After a few years of confiding in a professional and working through my inner turmoil, I was able to figure out a few things:
First, I realized that my thirst for quiet and personal reflection wasn’t as damning as I thought. I was able to accomplish going to school full-time online while also working full-time. While my peers were out at the clubs on the weekend, I stayed in researching and doing homework. I finished my bachelor’s degree in English in just over two years.
Second, I realized how important my family is to me, my dog included. While I didn’t necessarily want the social experience, I did want the comfort and companionship that friendship so often brings. My dog, Thor, became my saving grace, and my family became my support.
Finally, I realized that my introspective tendencies didn’t make me worse than anyone else; they just made me different. And there are plenty of people like me. It’s just hard to meet them because we don’t exactly congregate at the local pub in our free time.
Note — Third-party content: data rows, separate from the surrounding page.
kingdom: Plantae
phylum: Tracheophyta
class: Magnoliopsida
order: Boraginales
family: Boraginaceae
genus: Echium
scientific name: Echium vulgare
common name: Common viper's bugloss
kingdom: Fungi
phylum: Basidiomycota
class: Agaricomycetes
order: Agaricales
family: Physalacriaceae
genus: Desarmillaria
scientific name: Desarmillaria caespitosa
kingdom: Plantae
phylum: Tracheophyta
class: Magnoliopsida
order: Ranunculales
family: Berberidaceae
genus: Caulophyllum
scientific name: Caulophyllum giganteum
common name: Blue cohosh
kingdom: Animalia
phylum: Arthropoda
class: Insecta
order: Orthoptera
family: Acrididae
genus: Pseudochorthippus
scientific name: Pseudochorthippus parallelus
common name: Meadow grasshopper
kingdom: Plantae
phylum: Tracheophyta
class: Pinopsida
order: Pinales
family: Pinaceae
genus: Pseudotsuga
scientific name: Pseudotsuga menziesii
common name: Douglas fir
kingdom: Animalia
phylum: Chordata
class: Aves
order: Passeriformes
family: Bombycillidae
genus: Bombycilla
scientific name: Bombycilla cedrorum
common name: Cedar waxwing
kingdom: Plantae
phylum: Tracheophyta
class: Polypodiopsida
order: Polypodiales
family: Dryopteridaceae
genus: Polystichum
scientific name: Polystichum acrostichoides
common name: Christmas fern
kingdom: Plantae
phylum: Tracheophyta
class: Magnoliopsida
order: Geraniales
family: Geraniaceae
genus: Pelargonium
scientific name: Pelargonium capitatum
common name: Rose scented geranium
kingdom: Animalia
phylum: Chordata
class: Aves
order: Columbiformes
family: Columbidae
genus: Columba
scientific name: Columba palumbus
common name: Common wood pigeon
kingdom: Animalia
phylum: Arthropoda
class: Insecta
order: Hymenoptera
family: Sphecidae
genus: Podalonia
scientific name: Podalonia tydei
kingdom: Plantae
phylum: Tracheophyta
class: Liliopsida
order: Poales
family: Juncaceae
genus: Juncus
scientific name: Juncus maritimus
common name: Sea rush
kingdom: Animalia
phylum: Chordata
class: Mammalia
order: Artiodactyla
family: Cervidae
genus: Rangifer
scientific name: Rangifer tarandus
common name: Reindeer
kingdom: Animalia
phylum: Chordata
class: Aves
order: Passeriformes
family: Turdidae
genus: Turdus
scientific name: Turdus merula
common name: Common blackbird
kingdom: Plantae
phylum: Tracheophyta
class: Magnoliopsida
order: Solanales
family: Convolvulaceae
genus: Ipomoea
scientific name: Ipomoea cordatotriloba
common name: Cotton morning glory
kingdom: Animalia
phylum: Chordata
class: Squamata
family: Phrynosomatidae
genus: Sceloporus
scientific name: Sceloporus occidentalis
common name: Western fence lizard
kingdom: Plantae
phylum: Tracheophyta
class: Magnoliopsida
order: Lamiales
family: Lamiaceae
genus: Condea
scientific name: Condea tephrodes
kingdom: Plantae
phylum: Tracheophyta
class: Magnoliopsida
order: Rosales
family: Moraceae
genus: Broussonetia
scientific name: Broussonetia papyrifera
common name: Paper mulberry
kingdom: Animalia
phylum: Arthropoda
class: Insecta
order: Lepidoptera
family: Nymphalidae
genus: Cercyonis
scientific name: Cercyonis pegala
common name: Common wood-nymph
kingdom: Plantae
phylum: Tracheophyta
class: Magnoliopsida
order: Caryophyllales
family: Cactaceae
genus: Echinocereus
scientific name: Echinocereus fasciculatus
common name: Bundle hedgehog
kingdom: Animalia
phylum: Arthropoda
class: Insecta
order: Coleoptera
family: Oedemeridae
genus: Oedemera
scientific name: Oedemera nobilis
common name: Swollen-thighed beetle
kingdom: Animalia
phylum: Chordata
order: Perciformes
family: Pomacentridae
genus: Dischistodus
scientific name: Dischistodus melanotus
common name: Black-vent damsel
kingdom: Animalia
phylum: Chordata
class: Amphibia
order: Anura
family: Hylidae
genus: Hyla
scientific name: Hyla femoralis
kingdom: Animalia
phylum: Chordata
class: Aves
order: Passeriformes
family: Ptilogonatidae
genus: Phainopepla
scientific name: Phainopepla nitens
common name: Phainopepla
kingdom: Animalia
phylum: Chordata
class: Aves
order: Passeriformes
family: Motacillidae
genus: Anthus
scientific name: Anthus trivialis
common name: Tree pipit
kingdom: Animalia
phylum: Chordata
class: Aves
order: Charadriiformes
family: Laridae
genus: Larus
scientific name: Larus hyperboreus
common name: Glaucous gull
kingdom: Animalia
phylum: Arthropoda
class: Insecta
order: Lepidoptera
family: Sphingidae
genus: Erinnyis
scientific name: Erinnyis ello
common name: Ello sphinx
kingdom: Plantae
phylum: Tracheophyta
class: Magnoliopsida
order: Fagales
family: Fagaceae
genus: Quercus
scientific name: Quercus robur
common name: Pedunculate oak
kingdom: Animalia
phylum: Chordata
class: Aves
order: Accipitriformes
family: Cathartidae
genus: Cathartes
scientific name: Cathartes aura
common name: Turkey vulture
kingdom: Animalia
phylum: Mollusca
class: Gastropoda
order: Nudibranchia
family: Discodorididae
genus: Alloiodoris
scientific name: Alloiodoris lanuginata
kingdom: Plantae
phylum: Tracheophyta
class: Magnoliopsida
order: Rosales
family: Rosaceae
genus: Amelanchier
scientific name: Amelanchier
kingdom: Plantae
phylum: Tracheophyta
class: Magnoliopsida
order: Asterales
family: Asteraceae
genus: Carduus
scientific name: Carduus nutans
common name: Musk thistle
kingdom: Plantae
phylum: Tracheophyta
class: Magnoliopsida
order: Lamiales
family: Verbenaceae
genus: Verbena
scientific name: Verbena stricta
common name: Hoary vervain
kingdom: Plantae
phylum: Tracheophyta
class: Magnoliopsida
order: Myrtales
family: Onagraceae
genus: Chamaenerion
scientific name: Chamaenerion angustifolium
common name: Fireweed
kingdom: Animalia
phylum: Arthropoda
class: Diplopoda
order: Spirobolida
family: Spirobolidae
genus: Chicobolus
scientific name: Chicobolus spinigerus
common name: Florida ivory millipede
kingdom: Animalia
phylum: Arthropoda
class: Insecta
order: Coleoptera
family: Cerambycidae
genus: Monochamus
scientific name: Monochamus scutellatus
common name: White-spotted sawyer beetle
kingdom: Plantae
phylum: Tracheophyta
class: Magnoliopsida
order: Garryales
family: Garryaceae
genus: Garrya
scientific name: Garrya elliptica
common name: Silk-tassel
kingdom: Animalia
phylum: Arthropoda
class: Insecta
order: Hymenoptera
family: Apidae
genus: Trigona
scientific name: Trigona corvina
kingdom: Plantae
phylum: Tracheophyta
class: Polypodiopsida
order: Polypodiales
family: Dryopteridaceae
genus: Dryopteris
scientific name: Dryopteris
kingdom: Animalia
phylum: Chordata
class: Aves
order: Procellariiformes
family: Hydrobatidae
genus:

Toward the end of my six-year military career, someone recommended a book to me. I read Quiet by Susan Cain, and it rejuvenated my spirit as I found myself completely ecstatic that someone was able to see the worth and value in what and who I am. I am now in my late 20s; I am a high school English teacher; and I take pride in knowing that the students who come through my classroom door will not only tune into their social skills but be encouraged to nurture their quiet and self-contemplative skills as well. I love getting up in front of a group of people and sharing my ideas. But I also feel completely drained after doing it.
I now look forward to my quiet evenings and weekends and don’t force myself to be burdened with the thought of missing out on the latest social experiences. My husband is understanding of this as well, and I’m thankful that we both seem to enjoy the quiet in our lives. I am more secure and confident in myself than I’ve ever been. It took me over a decade to get here, but now that I am, I wouldn’t substitute any of my qualities to fit into any mold anywhere.